==== PROVIDED RECORDS

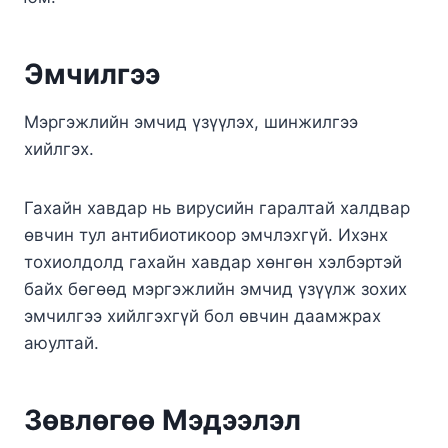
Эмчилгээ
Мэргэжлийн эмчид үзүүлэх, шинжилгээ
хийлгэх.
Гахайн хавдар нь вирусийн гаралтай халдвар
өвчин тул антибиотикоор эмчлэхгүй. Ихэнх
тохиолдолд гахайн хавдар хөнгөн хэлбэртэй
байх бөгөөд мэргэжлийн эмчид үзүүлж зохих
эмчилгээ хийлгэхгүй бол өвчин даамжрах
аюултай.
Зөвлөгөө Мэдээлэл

========
==== PROVIDED RECORDS

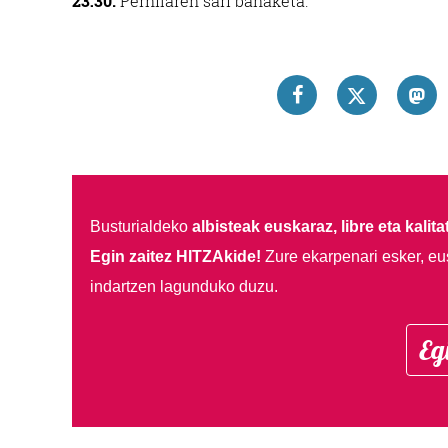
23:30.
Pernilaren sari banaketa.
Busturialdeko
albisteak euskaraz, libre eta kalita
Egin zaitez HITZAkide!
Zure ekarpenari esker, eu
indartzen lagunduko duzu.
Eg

========
==== PROVIDED RECORDS

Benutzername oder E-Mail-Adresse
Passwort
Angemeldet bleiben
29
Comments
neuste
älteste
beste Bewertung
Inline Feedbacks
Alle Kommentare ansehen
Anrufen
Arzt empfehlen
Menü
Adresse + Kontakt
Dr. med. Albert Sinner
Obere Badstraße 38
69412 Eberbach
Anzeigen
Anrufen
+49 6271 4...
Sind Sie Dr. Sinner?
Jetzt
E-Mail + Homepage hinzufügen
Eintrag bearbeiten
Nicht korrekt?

========

**WORK ITEM**
In the entries above, identify each line that includes the string "Adresse", then copy it.

**SOLUTION**
Benutzername oder E-Mail-Adresse
Adresse + Kontakt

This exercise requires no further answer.